Task description:
Among the entries below, copy every line that carries the word "Baumgart".

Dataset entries
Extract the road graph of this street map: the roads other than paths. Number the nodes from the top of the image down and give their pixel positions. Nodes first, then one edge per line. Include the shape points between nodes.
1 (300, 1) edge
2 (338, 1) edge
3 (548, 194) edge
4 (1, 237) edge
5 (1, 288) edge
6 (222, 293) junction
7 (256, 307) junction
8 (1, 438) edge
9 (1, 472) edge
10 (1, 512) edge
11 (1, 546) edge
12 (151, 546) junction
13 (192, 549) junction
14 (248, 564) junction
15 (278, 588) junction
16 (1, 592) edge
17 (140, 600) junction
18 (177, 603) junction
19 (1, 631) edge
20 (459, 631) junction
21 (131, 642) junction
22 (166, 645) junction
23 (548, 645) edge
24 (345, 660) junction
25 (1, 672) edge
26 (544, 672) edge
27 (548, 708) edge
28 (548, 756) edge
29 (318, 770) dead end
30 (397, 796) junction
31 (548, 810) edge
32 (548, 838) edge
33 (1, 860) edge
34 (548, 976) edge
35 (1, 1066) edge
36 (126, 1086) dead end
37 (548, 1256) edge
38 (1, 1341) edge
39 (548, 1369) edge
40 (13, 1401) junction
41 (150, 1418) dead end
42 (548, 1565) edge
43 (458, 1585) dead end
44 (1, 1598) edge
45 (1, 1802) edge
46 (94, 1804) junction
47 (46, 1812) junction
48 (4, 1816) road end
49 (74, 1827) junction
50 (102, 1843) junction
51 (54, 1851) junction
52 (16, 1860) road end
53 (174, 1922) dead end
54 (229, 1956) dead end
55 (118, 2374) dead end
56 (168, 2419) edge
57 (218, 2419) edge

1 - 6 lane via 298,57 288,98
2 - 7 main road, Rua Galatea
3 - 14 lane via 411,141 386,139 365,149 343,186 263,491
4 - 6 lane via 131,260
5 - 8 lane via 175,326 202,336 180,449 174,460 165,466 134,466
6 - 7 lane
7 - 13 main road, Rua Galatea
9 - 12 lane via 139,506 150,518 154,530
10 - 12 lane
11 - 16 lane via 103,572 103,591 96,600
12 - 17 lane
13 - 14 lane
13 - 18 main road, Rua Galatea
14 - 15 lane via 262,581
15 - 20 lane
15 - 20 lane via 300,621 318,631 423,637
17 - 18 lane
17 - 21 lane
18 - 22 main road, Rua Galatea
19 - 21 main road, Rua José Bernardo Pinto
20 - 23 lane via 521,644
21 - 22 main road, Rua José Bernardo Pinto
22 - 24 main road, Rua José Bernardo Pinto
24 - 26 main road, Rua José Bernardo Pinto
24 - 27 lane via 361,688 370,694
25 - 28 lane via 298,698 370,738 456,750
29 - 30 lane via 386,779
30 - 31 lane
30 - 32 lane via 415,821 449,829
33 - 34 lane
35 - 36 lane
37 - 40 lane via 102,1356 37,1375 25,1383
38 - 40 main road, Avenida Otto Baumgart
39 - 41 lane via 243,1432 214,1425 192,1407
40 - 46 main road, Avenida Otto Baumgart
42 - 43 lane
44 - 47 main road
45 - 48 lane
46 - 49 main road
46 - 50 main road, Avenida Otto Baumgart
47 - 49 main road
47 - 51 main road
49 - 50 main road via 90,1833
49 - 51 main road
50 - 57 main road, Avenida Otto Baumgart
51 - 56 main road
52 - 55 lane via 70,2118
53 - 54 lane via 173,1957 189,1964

The answer:
38 - 40 main road, Avenida Otto Baumgart
40 - 46 main road, Avenida Otto Baumgart
46 - 50 main road, Avenida Otto Baumgart
50 - 57 main road, Avenida Otto Baumgart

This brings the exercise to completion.